## [PROVIDED DATA]
[Start of section]
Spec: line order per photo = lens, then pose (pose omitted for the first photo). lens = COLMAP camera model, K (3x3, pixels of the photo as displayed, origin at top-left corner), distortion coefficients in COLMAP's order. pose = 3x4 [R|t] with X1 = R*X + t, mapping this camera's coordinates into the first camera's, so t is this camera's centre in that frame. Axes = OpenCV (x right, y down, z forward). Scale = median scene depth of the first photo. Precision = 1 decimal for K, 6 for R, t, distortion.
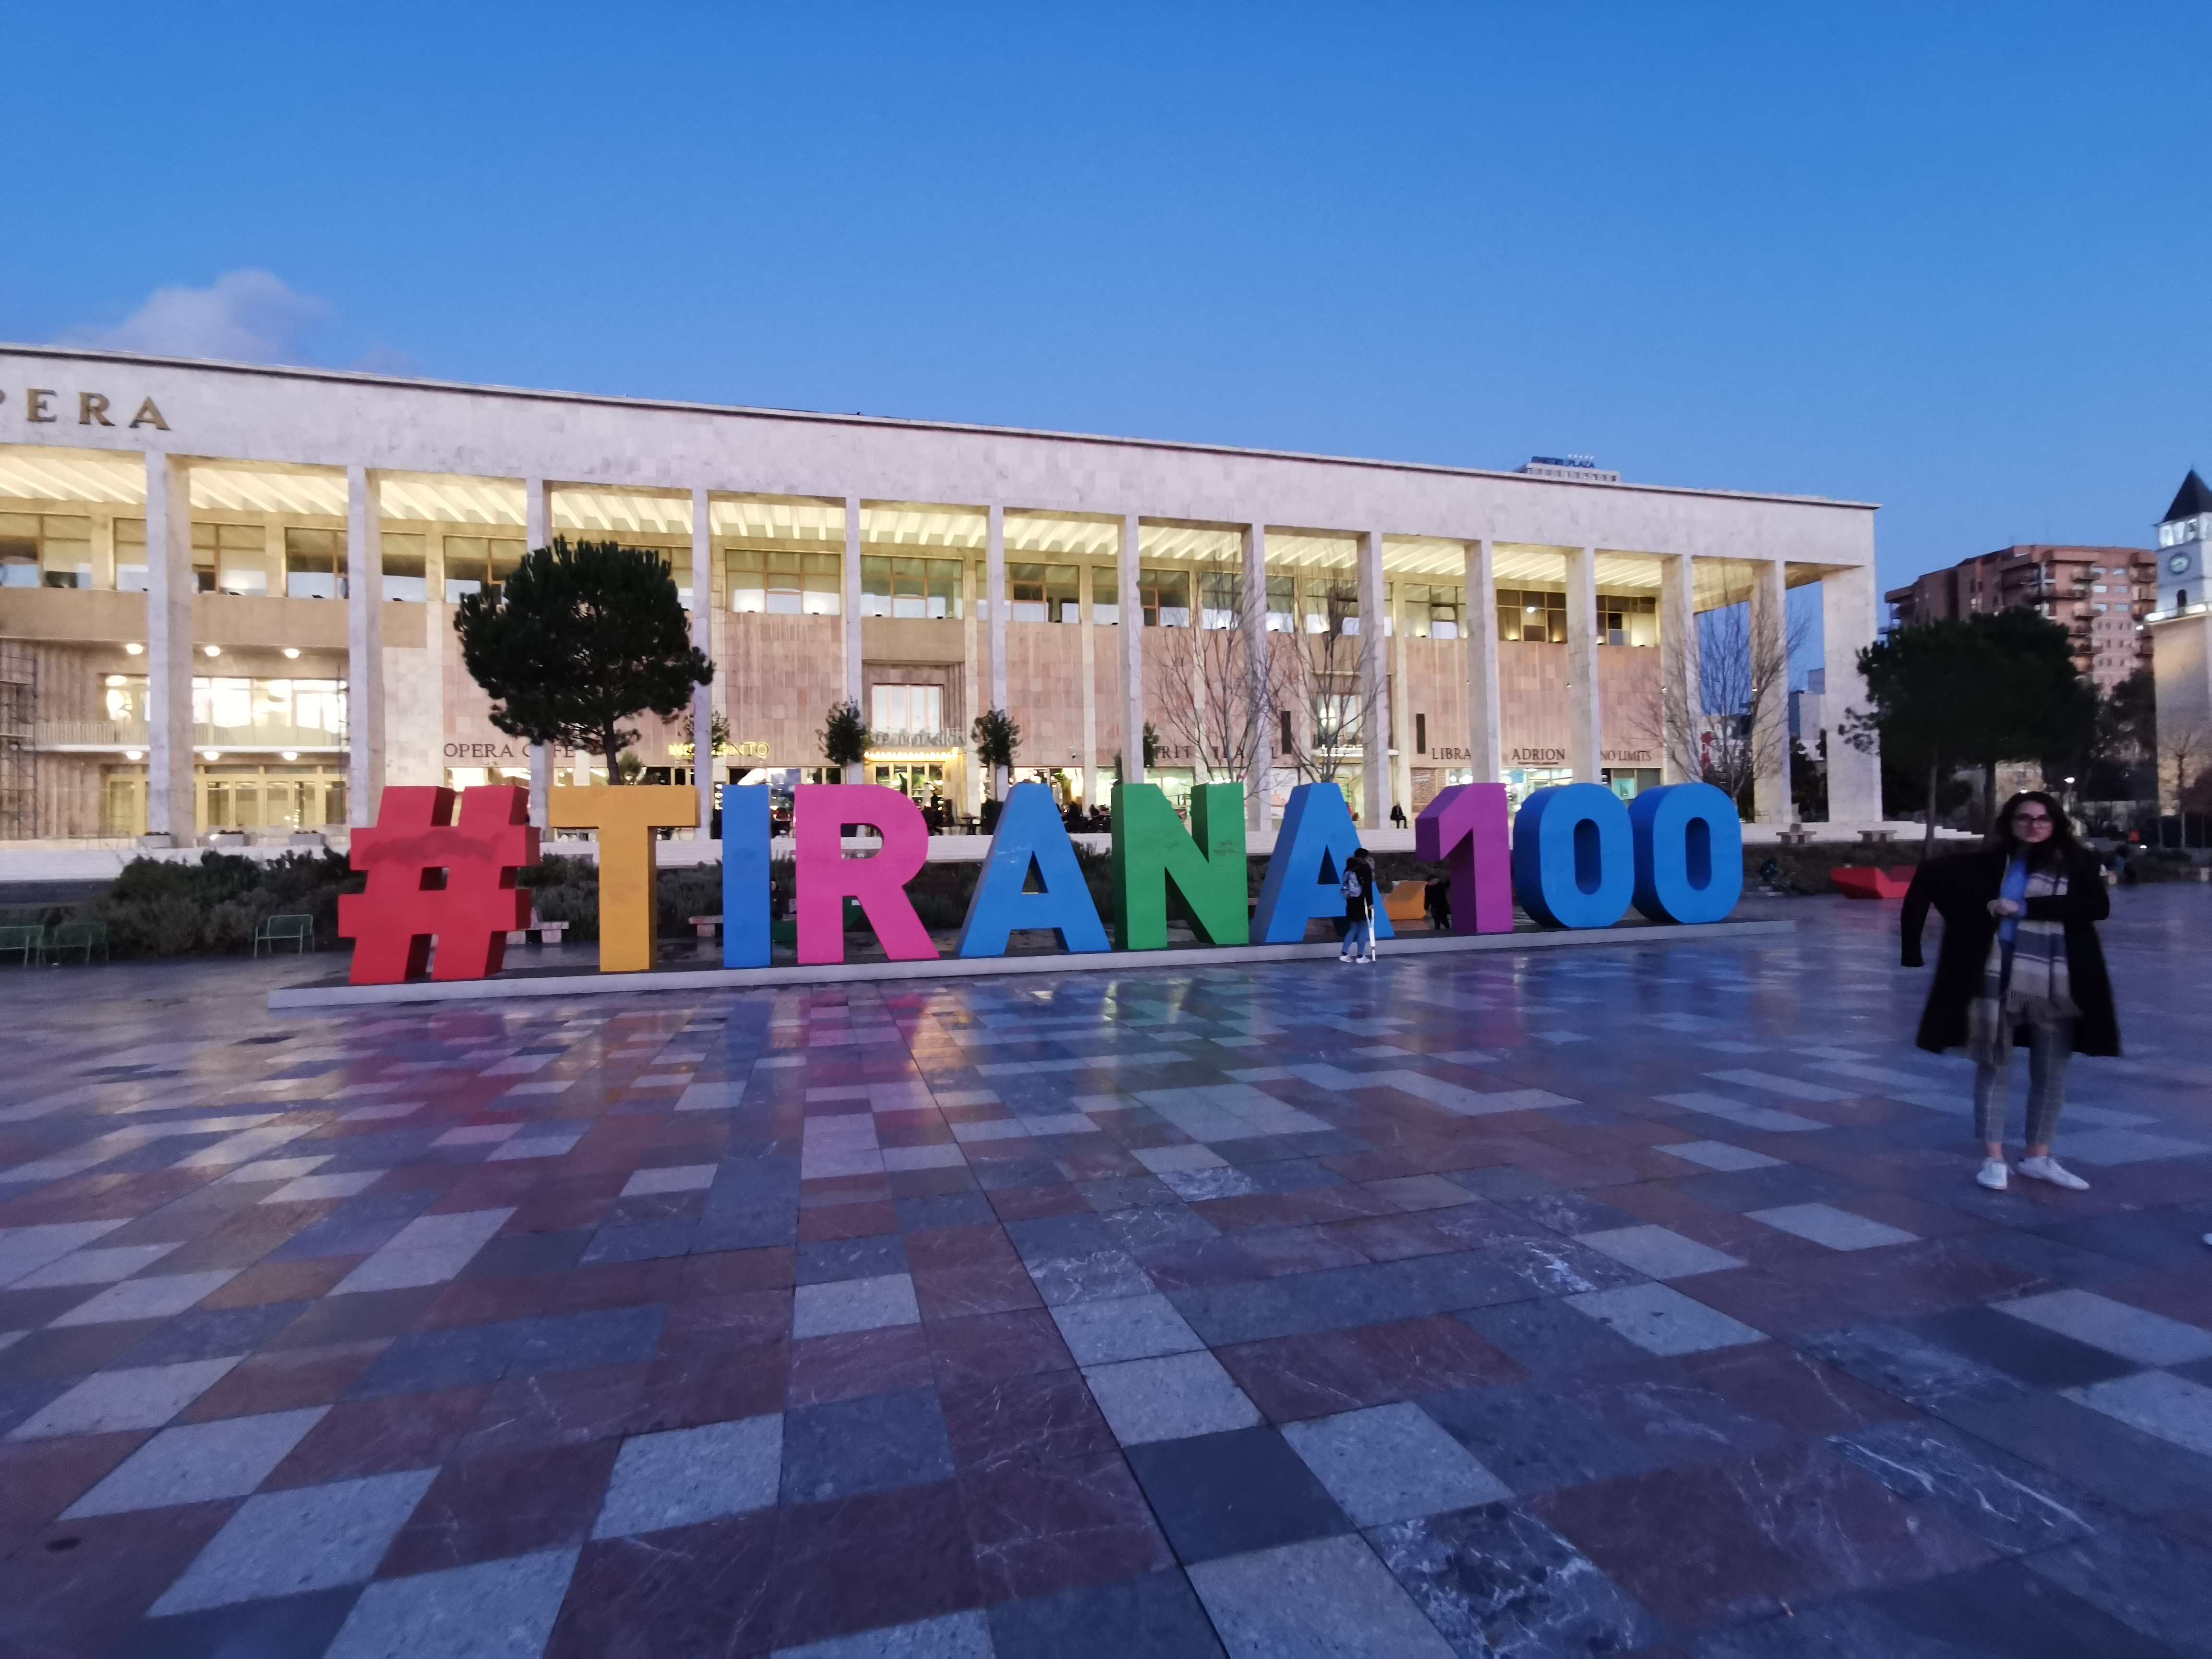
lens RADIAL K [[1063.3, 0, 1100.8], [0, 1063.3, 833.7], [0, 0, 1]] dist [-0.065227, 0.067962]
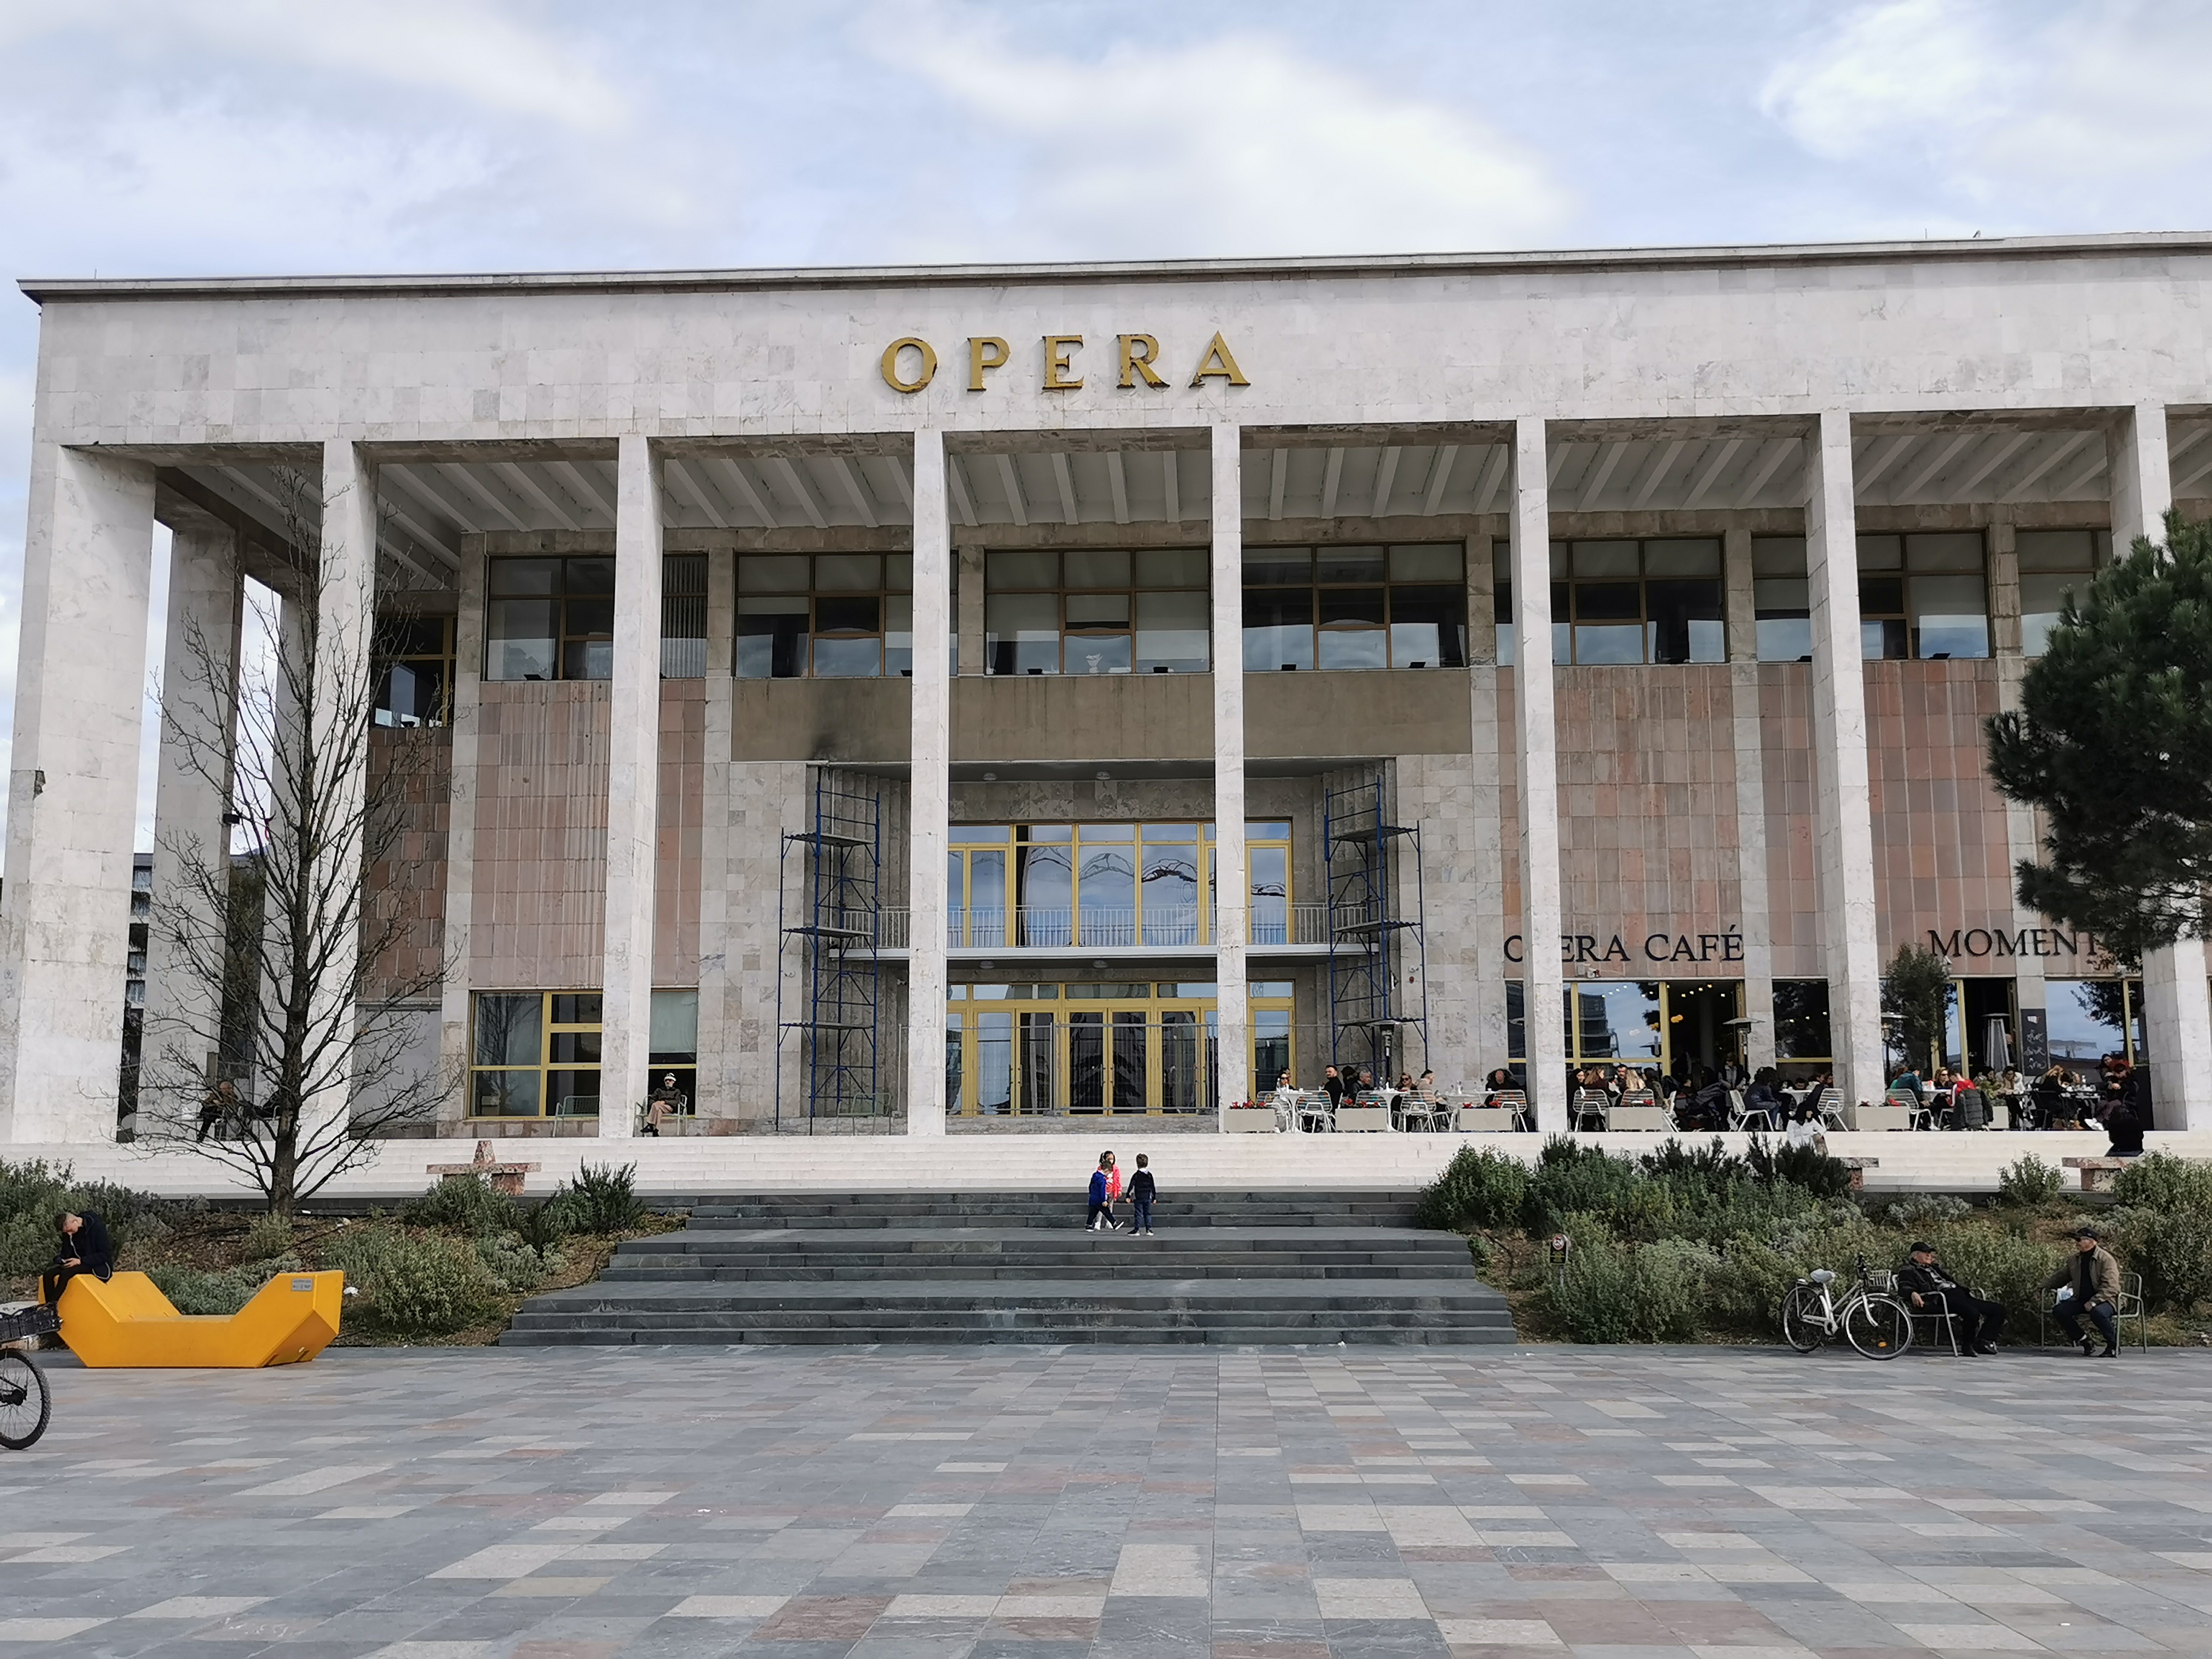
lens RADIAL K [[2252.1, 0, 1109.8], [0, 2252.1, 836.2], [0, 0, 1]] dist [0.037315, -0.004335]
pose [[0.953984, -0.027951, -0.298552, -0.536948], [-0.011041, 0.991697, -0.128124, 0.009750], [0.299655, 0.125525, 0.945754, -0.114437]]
[End of section]
## [ABOUT THIS TASK]
Copy out every line above without changing anything, and leave the pictures out of your answer.

## [COMPLETED EXERCISE]
Spec: line order per photo = lens, then pose (pose omitted for the first photo). lens = COLMAP camera model, K (3x3, pixels of the photo as displayed, origin at top-left corner), distortion coefficients in COLMAP's order. pose = 3x4 [R|t] with X1 = R*X + t, mapping this camera's coordinates into the first camera's, so t is this camera's centre in that frame. Axes = OpenCV (x right, y down, z forward). Scale = median scene depth of the first photo. Precision = 1 decimal for K, 6 for R, t, distortion.
lens RADIAL K [[1063.3, 0, 1100.8], [0, 1063.3, 833.7], [0, 0, 1]] dist [-0.065227, 0.067962]
lens RADIAL K [[2252.1, 0, 1109.8], [0, 2252.1, 836.2], [0, 0, 1]] dist [0.037315, -0.004335]
pose [[0.953984, -0.027951, -0.298552, -0.536948], [-0.011041, 0.991697, -0.128124, 0.009750], [0.299655, 0.125525, 0.945754, -0.114437]]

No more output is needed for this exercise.